The ferredoxin/thioredoxin reductase (FTR) is the key enzyme of a light dependent redox regulatory system controlling enzyme activities in oxygenic photosynthetic cells. It is composed of two dissimilar subunits. The catalytic subunit contains a [4Fe-4S] cluster and a redox-active disulfide bridge as the active site. The function of the second subunit, named the variable subunit because it has less conserved primary sequence and length, is not yet known. In order to get insights into the physiological role and importance of FTR, we studied two Arabidopsis mutant lines in which one of two genes encoding FTRA subunit was disrupted by T-DNA insertion.
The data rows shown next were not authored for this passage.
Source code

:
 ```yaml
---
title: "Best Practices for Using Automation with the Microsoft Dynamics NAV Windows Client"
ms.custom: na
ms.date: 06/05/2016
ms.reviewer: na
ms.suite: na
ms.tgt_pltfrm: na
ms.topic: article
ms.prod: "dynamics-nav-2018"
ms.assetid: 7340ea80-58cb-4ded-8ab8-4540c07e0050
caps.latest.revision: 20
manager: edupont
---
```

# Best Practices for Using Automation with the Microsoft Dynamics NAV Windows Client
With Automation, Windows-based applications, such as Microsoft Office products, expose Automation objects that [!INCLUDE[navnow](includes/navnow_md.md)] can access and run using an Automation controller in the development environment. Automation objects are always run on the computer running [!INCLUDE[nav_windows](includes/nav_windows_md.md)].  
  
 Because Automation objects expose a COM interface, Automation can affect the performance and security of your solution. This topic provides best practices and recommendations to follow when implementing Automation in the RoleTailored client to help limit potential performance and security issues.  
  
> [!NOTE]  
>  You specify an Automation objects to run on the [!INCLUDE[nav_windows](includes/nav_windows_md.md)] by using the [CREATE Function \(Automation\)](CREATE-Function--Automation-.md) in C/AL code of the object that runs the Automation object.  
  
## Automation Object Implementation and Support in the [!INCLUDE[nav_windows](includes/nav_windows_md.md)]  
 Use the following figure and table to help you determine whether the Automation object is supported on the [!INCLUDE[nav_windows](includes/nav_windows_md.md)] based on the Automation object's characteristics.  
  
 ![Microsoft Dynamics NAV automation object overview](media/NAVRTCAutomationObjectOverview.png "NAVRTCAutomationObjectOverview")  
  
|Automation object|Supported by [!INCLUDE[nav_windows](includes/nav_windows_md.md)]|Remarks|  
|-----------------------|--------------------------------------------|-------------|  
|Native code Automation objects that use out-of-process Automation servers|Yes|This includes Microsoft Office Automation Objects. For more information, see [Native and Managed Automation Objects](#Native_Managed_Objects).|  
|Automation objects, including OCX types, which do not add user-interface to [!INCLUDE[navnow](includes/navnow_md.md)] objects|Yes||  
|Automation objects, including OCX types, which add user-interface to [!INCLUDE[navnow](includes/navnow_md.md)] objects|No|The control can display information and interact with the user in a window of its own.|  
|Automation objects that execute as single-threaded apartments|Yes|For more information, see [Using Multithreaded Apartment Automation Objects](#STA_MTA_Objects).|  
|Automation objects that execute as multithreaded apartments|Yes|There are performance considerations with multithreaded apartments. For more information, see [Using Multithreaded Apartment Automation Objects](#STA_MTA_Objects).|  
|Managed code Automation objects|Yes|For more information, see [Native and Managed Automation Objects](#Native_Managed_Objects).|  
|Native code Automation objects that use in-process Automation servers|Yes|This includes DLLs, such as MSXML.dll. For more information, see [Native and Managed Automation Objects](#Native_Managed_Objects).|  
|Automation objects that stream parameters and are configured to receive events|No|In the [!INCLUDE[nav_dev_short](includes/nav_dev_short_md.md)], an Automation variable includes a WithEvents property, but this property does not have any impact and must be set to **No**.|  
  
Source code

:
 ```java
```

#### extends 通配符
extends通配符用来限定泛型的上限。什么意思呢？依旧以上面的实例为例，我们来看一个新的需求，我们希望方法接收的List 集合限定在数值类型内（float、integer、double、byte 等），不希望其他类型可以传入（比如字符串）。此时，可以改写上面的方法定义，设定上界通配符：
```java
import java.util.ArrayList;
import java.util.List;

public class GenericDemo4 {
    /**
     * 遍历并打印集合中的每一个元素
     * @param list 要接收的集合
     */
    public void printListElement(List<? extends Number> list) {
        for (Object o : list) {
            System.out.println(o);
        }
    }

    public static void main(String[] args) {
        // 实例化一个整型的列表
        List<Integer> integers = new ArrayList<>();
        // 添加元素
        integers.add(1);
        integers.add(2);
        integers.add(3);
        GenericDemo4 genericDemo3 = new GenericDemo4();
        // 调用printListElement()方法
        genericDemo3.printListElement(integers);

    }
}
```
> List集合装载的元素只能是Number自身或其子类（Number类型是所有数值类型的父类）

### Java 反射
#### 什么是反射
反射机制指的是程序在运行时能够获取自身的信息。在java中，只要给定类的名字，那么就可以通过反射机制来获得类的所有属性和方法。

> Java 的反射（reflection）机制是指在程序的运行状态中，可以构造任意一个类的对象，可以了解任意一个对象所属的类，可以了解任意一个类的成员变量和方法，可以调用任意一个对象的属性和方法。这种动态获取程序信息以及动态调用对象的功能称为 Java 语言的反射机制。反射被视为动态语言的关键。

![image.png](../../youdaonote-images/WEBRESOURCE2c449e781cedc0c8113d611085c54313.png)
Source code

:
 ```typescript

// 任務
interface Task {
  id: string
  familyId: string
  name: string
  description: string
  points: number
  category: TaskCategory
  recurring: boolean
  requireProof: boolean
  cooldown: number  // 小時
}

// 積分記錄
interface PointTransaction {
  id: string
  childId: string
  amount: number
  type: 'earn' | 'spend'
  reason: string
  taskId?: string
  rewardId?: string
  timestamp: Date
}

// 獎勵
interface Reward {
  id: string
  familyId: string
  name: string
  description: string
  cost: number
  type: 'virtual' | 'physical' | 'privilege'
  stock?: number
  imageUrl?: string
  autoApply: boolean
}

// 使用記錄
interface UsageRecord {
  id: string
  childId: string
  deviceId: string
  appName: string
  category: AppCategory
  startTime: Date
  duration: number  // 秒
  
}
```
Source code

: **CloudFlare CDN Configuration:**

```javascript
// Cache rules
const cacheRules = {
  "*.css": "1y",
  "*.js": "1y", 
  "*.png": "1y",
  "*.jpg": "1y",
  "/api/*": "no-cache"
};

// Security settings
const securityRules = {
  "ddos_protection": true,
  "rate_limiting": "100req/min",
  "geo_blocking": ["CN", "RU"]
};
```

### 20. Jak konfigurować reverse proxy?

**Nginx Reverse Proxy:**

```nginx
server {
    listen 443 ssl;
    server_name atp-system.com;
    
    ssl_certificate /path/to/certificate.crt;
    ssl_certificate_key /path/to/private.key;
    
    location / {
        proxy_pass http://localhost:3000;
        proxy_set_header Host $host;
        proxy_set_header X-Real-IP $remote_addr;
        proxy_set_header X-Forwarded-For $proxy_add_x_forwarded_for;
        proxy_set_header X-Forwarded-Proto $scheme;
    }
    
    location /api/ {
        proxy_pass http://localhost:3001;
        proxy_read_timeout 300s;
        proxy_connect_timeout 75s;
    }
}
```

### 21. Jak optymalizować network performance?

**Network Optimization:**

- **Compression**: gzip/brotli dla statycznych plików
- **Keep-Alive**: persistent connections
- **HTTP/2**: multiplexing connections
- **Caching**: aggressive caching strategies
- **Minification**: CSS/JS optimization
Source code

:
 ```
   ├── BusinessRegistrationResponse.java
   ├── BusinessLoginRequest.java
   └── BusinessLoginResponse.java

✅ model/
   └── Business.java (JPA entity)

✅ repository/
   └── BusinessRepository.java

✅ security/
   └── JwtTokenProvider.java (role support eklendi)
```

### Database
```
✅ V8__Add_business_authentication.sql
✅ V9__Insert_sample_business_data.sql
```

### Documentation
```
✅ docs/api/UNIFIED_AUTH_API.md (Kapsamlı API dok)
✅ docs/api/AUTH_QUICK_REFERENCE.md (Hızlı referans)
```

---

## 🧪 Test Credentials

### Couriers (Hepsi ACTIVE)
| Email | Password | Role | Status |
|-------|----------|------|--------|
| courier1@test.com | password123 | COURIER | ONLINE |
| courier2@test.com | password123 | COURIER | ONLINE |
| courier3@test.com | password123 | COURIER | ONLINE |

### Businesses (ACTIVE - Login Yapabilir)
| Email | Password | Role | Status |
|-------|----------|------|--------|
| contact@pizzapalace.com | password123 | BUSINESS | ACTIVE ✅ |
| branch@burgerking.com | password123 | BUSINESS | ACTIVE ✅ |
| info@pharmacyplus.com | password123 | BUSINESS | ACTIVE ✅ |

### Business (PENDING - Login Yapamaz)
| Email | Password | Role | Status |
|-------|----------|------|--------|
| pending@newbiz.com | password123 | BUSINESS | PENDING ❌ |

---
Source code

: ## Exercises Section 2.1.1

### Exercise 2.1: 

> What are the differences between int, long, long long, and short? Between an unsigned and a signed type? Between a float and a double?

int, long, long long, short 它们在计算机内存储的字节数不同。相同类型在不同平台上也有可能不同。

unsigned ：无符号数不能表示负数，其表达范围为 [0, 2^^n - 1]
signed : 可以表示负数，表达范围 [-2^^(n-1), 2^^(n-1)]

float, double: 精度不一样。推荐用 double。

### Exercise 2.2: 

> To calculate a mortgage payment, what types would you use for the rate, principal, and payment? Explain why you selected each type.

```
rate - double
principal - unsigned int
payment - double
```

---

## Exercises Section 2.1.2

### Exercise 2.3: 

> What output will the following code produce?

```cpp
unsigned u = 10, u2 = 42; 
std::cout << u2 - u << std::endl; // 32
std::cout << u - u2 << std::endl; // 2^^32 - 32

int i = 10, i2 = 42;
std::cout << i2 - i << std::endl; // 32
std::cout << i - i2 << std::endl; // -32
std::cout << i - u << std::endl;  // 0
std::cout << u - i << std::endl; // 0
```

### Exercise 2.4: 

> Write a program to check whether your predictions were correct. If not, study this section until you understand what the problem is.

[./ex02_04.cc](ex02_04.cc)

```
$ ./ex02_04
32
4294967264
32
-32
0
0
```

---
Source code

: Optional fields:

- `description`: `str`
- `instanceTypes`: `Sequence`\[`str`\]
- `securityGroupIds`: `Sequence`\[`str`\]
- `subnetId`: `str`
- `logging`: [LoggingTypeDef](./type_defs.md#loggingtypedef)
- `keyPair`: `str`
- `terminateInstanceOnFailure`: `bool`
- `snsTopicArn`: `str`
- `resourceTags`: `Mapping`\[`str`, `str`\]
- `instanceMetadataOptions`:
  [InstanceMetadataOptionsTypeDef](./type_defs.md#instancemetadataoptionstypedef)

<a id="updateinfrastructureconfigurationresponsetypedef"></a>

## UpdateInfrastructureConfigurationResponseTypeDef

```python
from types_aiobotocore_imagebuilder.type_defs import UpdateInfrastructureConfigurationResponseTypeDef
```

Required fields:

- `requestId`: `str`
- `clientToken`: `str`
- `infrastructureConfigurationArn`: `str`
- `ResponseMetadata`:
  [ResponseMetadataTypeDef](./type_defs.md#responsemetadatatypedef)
In FTRA1 mutants, the absence of the corresponding transcript was not compensated by the increase in the level of FTRA2 mRNA. Mutant plants exhibited phenotypic perturbations when compared with wild-type plants. Disruptants were found significantly more sensitive to oxidative stress as imposed under high light or in the presence of paraquat. Mutants were further characterized at the biochemical level. Despite the fact that no difference was found by immunodetection of FTR polypeptides, evidence for an impaired FTR system occurring in the mutants was obtained by measuring the endogenous activation rate of one of its targets. In the leaves of mutants placed under normal culture conditions, NADP-dependent malate dehydrogenase (NADP-MDH) activation rate was abnormally low. A partially compensating increase of the enzyme activity was found as well as a higher amount of 2-cys-peroxiredoxin. Our results provide in planta confirmation of the antioxidant role previously proposed for some of the plastidial thioredoxins from Arabidopsis thaliana. The variable subunit of the FTR proved to be important, but its precise role remains to be established.